Access to all the rooms is arranged in such a way that the nuns and visitors can go about their day in completely separate environments: the north wing accomodates entrance courtyard and chapel; the east wing sacristy, office, library and workshop; the south wing kitchen and refectory; the west wing guest rooms, lecture hall and museum; the upper storeys of the west and south wings, the nuns’ rooms and guest rooms.
One enters the convent from the north. Except for a door – at a bend in the wall that marks the spot where north and west wings meet – this side of the building is entirely closed. The entrance courtyard directly behind the entrance provides access to the garden courtyard as well as the chapel. However, as if to slow the pace of arriving visitors, the doors are not on axis, but located out of view in the corners.
The position of the altar and tabernacle in the chapel mediates between the longitudinal and circular arrangements. The plan is an octagon – with an edge-length of 5.3 metres – inside a square, only slightly longer than it is wide. The altar is positioned a little east of the centre of the room and arranged in an axis with the tabernacle in a niche in the east wall. The grey pews and knee-rests for the nuns are arranged around three sides, and together with the stations of the liturgy form a circle. The floor is covered with a yellow-brown flagstone. The central octagon projects out of the roof of the square, allowing light in through eight pairs of windows all of the same format.

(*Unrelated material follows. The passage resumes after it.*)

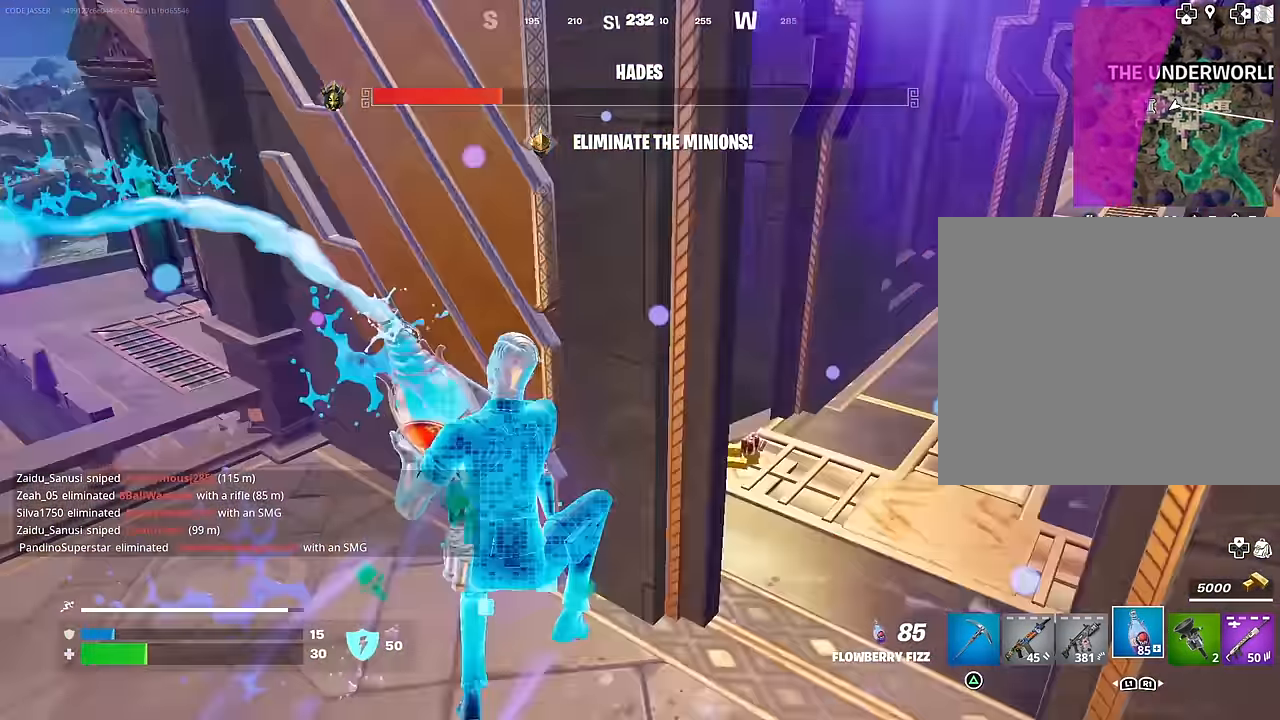
{"buttons": ["R2"], "left_stick": "up-right", "right_stick": "up-right", "events": [[183, "right_stick", "center"], [317, "left_stick", "up-right"], [417, "right_stick", "up-right"]]}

The timber panelling on the ceiling and the pendant lamp shades – both recall traditional kitchens or workshops – give the chapel, despite its brightness, a decidedly domestic atmosphere.

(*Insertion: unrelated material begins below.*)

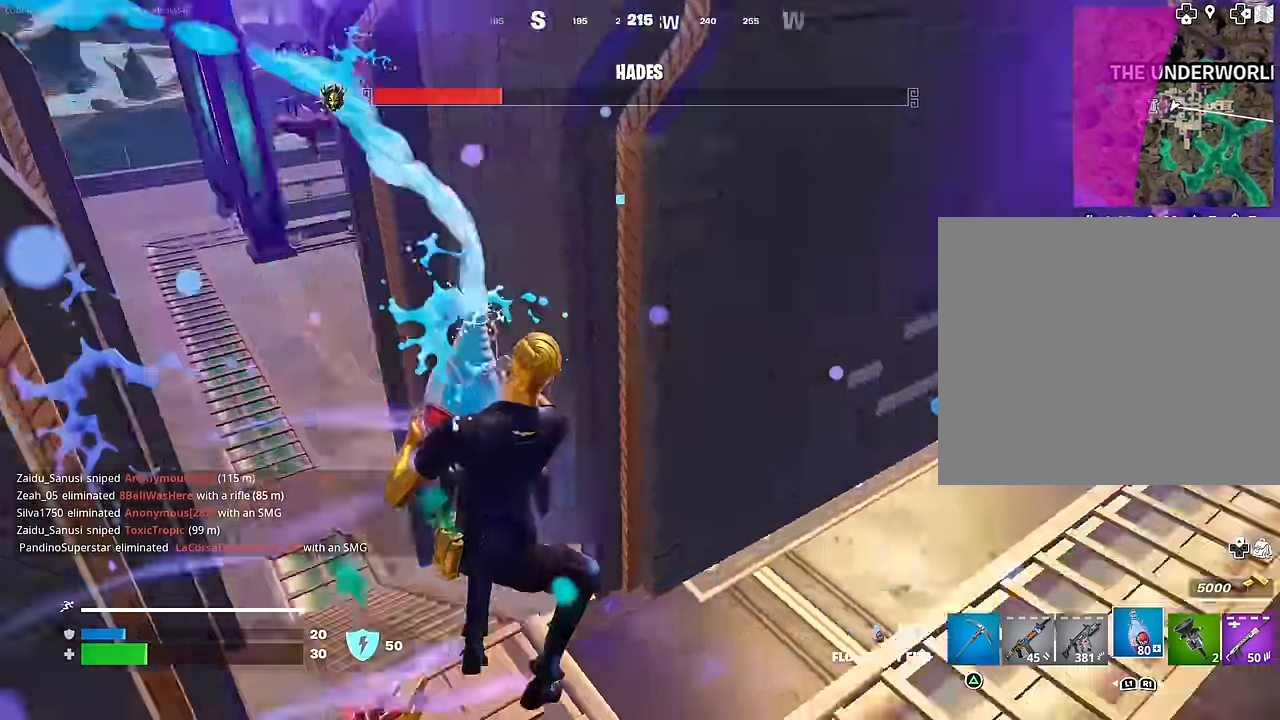
{"buttons": ["R2"], "left_stick": "up", "right_stick": "center", "events": [[200, "R3", "down"], [200, "right_stick", "center"], [217, "left_stick", "up"], [267, "R3", "up"], [350, "right_stick", "right"], [433, "right_stick", "center"]]}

The exceedingly limited palette employed by the architect and Benedictine has one single aim: the unity of architecture and the Eucharist as an ensemble of symbols. Church architecture is the continuation of the primitive hut. However, this most supreme and pure form of church architecture, one entirely liberated from function, cannot be achieved through the use of particular building materials, but only through the connection between space and number: through proportion.
De Architect, no. 9/1981, pp. 117- and no. 4/1984, p. 67, p. 69 | Bauwelt, no. 4/2003, p. 35 | Bergeijk, Herman van, Máčel, Otakar: Birkhäuser Architekturführer. Belgien Niederlande Luxemburg. 20. Jahrhundert, Basel 1998, p. 48 | Casabella, no. 634/1996, pp. 56- | Dubois, Marc: Belgio. Architettura, gli ultimi vent’anni, Milan 1993, pp. 80- | Ferlenga, Alberto, Verde, Paola: Dom Hans van der Laan. Works and Words, Amsterdam 2001, pp. 23-, pp. 94- | Laan, Hans van der: Negen brieven van de architect over de bouw van het klooster Roosenberg, unpublished manuscript, Vaals 1975 | Maas, Tom: De eigen wetgeving der architectuur. Doctoraalscriptie over woorden en werken van Dom H. van der Laan en de Bossche School, unpublished manuscript, Delft 1988, p. 8, pp. 90- | Padovan, Richard: Dom Hans van der Laan. Modern Primitive, Amsterdam 1994, pp. 192-, p. 208
Drawings
Site plan
Ground floor
Upper floor
Axonometric view of the chapel and side wing
Photos

View from the south, the separate bell tower on the left

Chapel with the axis between altar and tabernacle, between them the priest’s seat
Originally published in: Rudolf Stegers, Sacred Buildings: A Design Manual, Birkhäuser, 2008.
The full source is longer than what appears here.